Kittlitz's murrelet retreats with the glaciers

Posted: Sunday, September 19, 2004

What does Kittlitz's murrelet have in common with tidewater glaciers? That is where this small seabird calls home. As Alaskan glaciers shrink, so do the number of Kittlitz's murrelets. Could the two be linked? In order to understand the possible links, an appreciation of the bird's natural history is essential.

Kittlitz's murrelet (Brachyramphus breviostris) was named by Heinrich von Kittlitz, a German naturalist and explorer who traveled to Alaskan waters on a Russian voyage from 1826-1829. Kittlitz's murrelet is found in Alaska and the Russian Far East and is also known as the "glacier murrelet." They are most frequently seen in the icy, swirling, murky waters near tidewater glaciers in places like Glacier Bay, Icy Bay and Prince William Sound. This small seabird is about the size of an adult human hand - 7.5 to 9.5 inches long. It is nondescript in color and usually found in family groups or pairs. It avoids predators (and humans) by quickly diving under water, and spends the majority of its time at sea. As a result, little was known about the abundance and occurrence of this bird until recently.

With surveys occurring more frequently in more areas came a closer estimate of population size. A decline in population was apparent with increased data and Kittlitz's murrelet is on the national and Alaska Audubon Watch list. Recently, the U.S. Fish and Wildlife Service has documented a pronounced decline in its population. In 2004, Kittlitz's murrelet was made a candidate species for endangered status.

Kittlitz's murrelet has an exciting lifestyle. It lives and breeds all summer in the "front yard" of tidewater glaciers. The murrelet is found most frequently in waters half covered by surface ice. It spends most of its time a couple hundred yards from shore during summer, and winters offshore in the open ocean. All of the North American population breeds, molts and winters in Alaska. A single egg is laid in nests on bare rock on steep slopes above timberline, often on talus slopes near glaciers. It may not breed until it is 2 to 4 years old. It eats small crustaceans and fish, such as capelin and herring.

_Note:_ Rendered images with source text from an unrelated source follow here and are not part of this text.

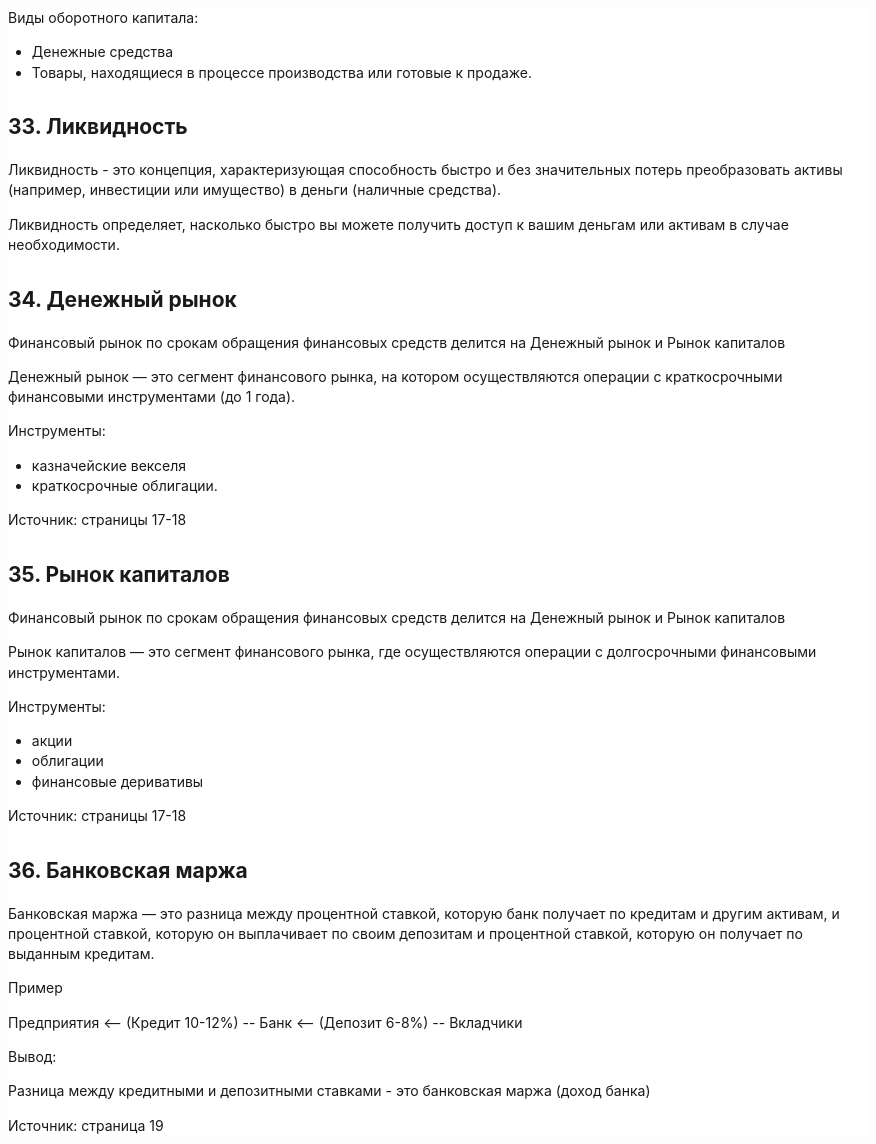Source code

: Виды оборотного капитала:

- Денежные средства
- Товары, находящиеся в процессе производства или готовые к продаже.

## 33. Ликвидность

Ликвидность - это концепция, характеризующая способность быстро и без значительных потерь преобразовать активы (например, инвестиции или имущество) в деньги (наличные средства).

Ликвидность определяет, насколько быстро вы можете получить доступ к вашим деньгам или активам в случае необходимости.

## 34. Денежный рынок

Финансовый рынок по срокам обращения финансовых средств делится на Денежный рынок и Рынок капиталов

Денежный рынок — это сегмент финансового рынка, на котором осуществляются операции с краткосрочными финансовыми инструментами (до 1 года).

Инструменты:

- казначейские векселя
- краткосрочные облигации.

Источник: страницы 17-18

## 35. Рынок капиталов

Финансовый рынок по срокам обращения финансовых средств делится на Денежный рынок и Рынок капиталов

Рынок капиталов — это сегмент финансового рынка, где осуществляются операции с долгосрочными финансовыми инструментами.

Инструменты:

- акции
- облигации
- финансовые деривативы

Источник: страницы 17-18

## 36. Банковская маржа

Банковская маржа — это разница между процентной ставкой, которую банк получает по кредитам и другим активам, и процентной ставкой, которую он выплачивает по своим депозитам и процентной ставкой, которую он получает по выданным кредитам.

Пример

Предприятия <-- (Кредит 10-12%) -- Банк <-- (Депозит 6-8%) -- Вкладчики

Вывод:

Разница между кредитными и депозитными ставками - это банковская маржа (доход банка)

Источник: страница 19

Kittlitz's murrelet resembles the closely related marbled murrelet, which also lives in Alaska. Both are small brown birds in summer and show a black and white pattern in winter. The main identifying mark in summer is the white or pale outer tail feathers. The white plumage visible in flight is the best way to distinguish it from the marbled murrelet. In winter the best identifying mark is Kittlitz's white face and short bill. This is not a bird that is easy to tell apart from its more common relatives. That, in part, is why the decline in population was hard to show.

Evidence of a decline has been accumulating over the past decade. A substantial number died as a result of the Exxon Valdez oil spill. Since 1991, the population of Kittlitz's murrelets decreased by 80 percent in Glacier Bay and declined steadily in Prince William Sound. Although this species is difficult to count accurately, the current population is estimated at 10,000. The mystery of why the population is declining is the focus of current research. A critical factor is that this seabird lives and breeds in habitat that is shrinking every year. Tidewater glaciers are receding, changes occur in ocean currents, and their fish prey change distribution.

Kittlitz's murrelets have many factors affecting their lifestyle near tidewater glaciers. Their population is clumped in front of active glaciers, those places most attractive to summer tourists, and feed in areas harvested by commercial gillnetters. Most of the current population is found only where stable or advancing glaciers occur. More food may be available in stable glacial areas than in the siltier, less salty fjords where glaciers are retreating.

The Kittlitz's murrelets are vanishing, but the reasons are not yet understood. Perhaps with human help, the little glacier murrelet may still be around in another 200 years.

• Brenda Wright is president of Juneau Audubon Society.